Figure 6. Neuronal response of wind-sensitive interneurons to bat attacks.

(A) The average number of spikes per burst fired by all three wind-sensitive interneurons plotted against the distance between bat and insect preparation. (B) The average maximum instantaneous spike rate of a population of three different wind sensitive units. Data were obtained from 52 platform landings (6 T. cantans individuals).

Figure 7. Analysis of the response of three different wind-sensitive interneurons to bats approaches.

Three different wind-sensitive interneurons were classified according to their extracellular spike amplitudes into small, medium, large units. (A) The first response of different interneuron classes shown as frequency histogram. Data summarized in A was obtained from 166 platform landings (15 T. cantans individuals). (B) The average number of spikes of different wind-sensitive interneurons counted in time windows of 100 ms (125 platform landings obtained from 15 T. cantans individuals). A significant negative correlation of the average spike count with bat-to-preparation distance was found for large and medium units (p<0.001, cc = −0.993 (medium), cc = −0.965 (large), N = 12, Spearman Rank Order correlation).

Figure 8. Singing posture of tettigoniids.

Singing posture of T. cantans (A), T. viridissima (B) and Mecopoda elongata (trilling species) (C). During singing males lower their abdomen and lift their front wings. Note that this singing posture increases the distance between cerci (arrow) and wings.

Figure 9. Setup for the measurement of the response of wind-sensitive interneurons to wind generated by approaching bats.

(A) Close-up of an insect preparation showing the remaining cercus (1), the recording electrode (3) and indifferent electrode (4).
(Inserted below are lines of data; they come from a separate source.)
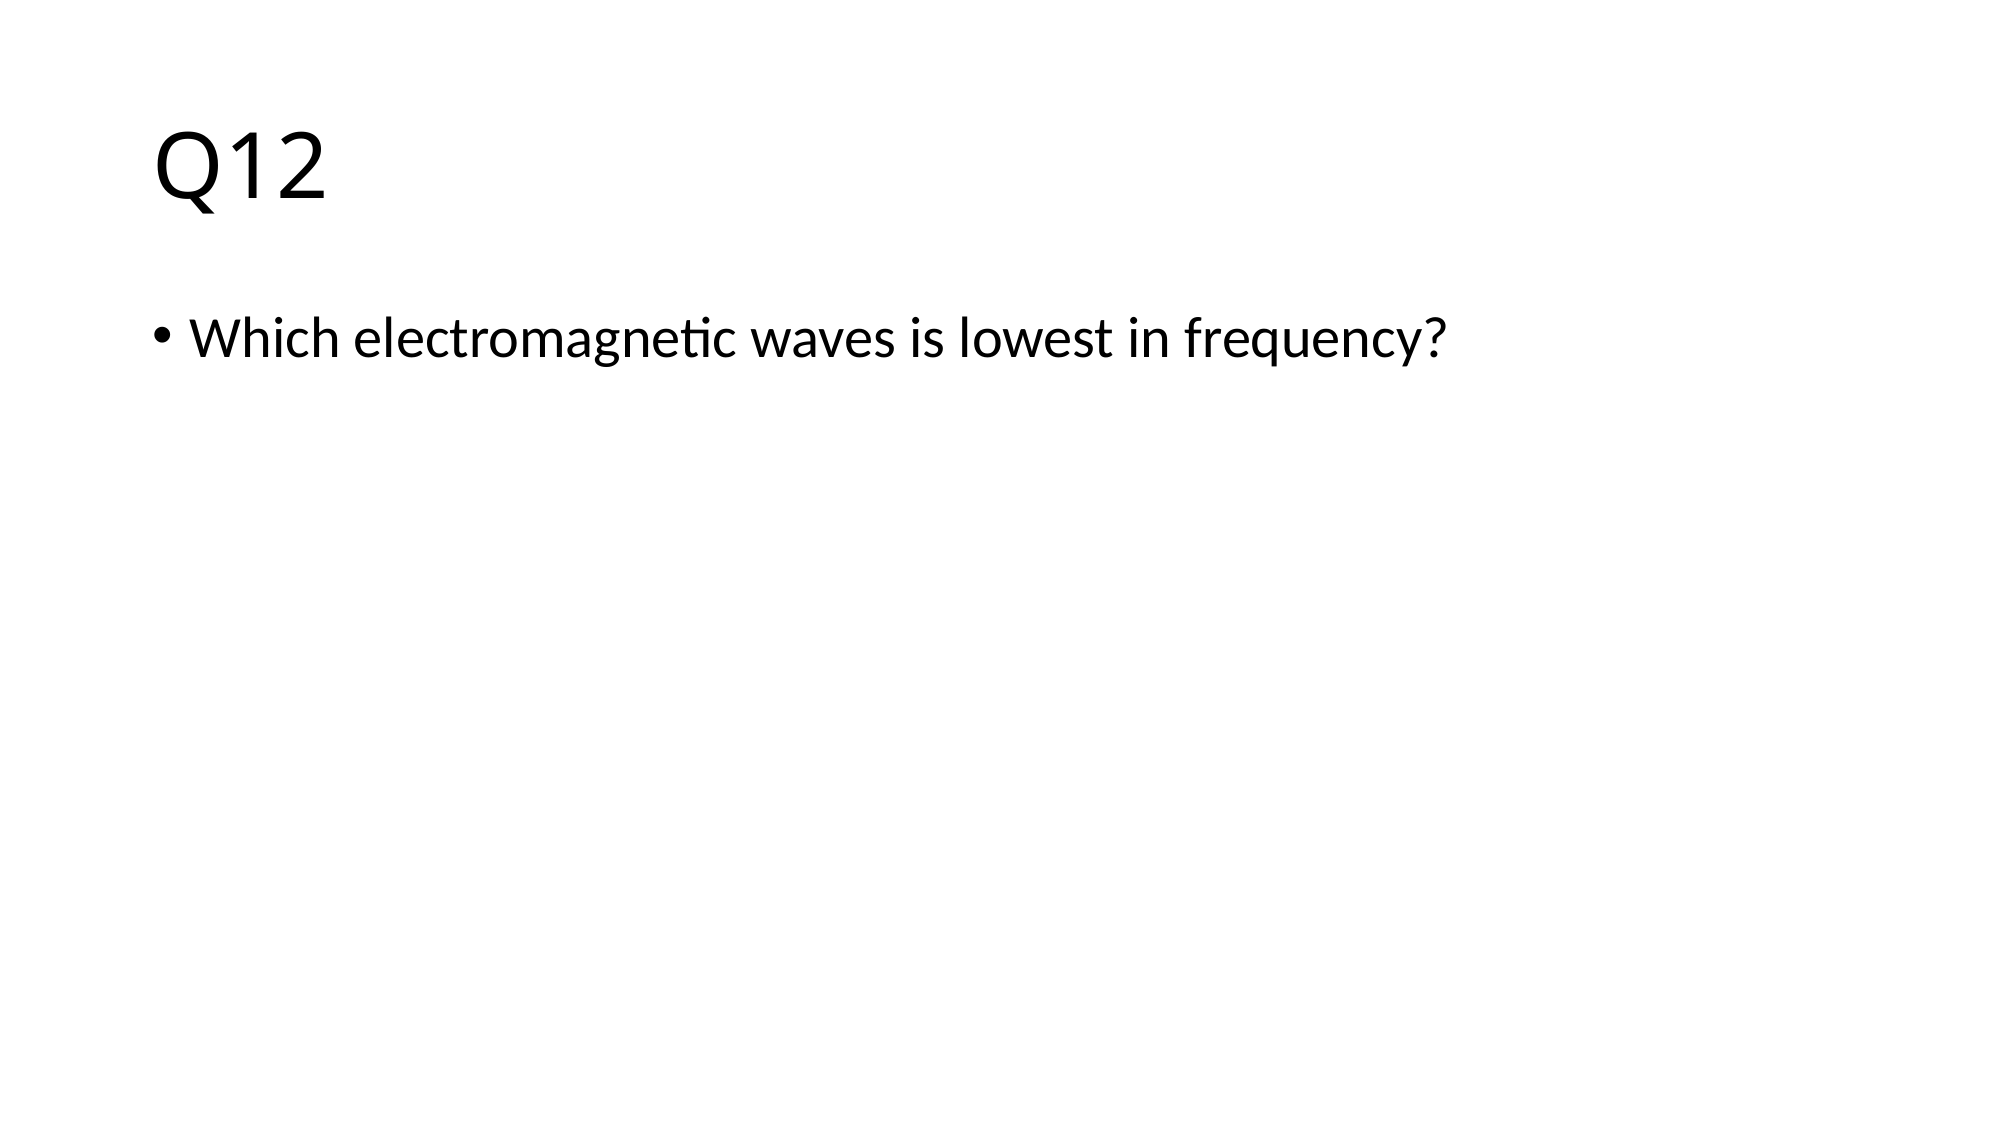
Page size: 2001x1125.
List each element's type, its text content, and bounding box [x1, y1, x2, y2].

list Which electromagnetic waves is lowest in frequency? [137, 299, 1863, 1014]
title Q12 [137, 59, 1863, 278]
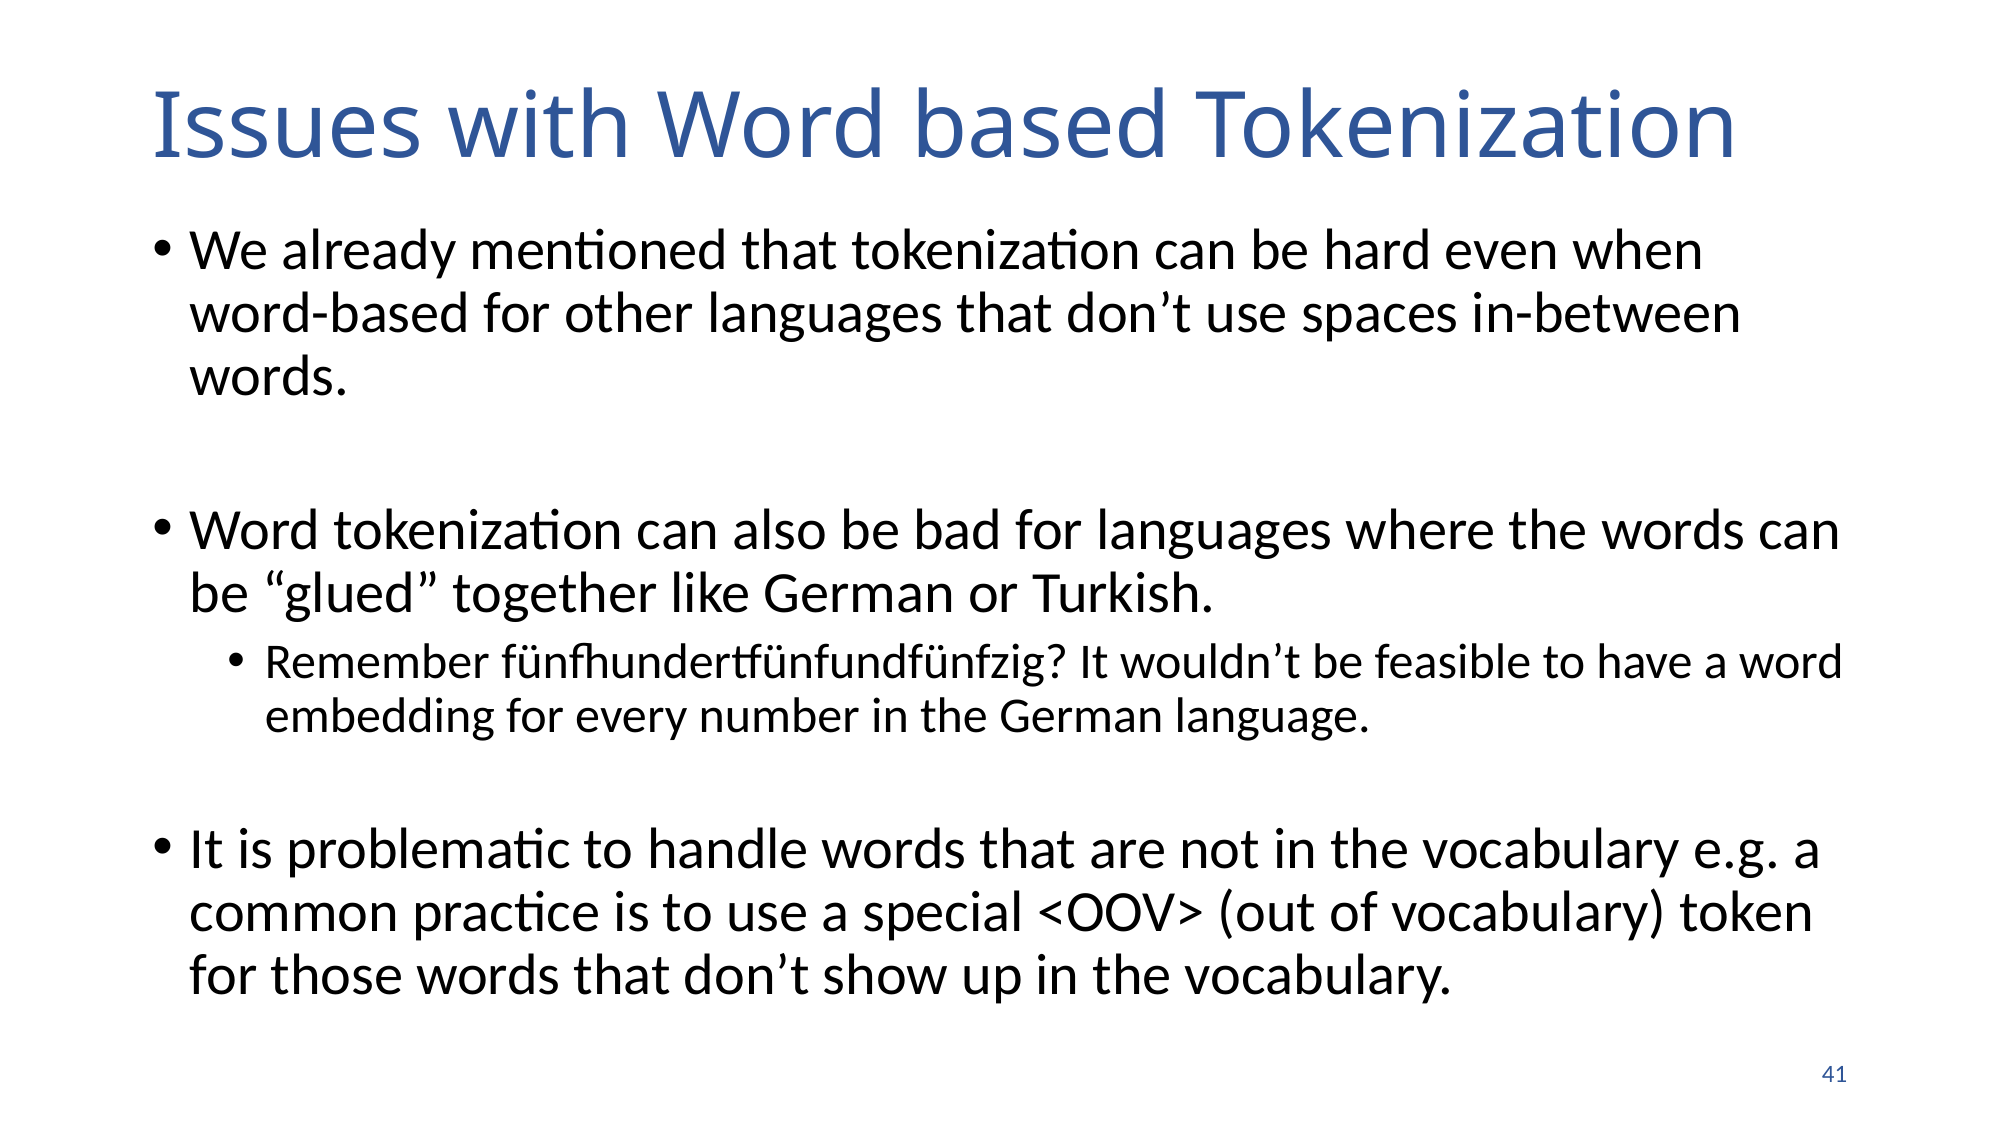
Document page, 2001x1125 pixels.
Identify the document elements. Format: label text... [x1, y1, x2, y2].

title Issues with Word based Tokenization [137, 59, 1863, 196]
slide_number 40 [1412, 1042, 1863, 1103]
list We already mentioned that tokenization can be hard even when word-based for other languages that don’t use spaces in-between words. Word tokenization can also be bad for languages where the words can be “glued” together like German or Turkish. Remember fünf­hundert­fünf­und­fünfzig? It wouldn’t be feasible to have a word embedding for every number in the German language. It is problematic to handle words that are not in the vocabulary e.g. a common practice is to use a special <OOV> (out of vocabulary) token for those words that don’t show up in the vocabulary. [137, 211, 1863, 1014]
Inset in A: The cercal apparatus of a T. cantans male with wind-sensilla. (B) Bats were attracted to meal worms placed on top of a wire mesh covering a loud speaker (3) broadcasting beetle rustling noise. A preparation of T. cantans (1) was placed close to the loudspeaker near the tip of a hot-wire anemometer (2 in A and B). Echolocation calls emitted by bats were measured by means of a technical bat detector (4).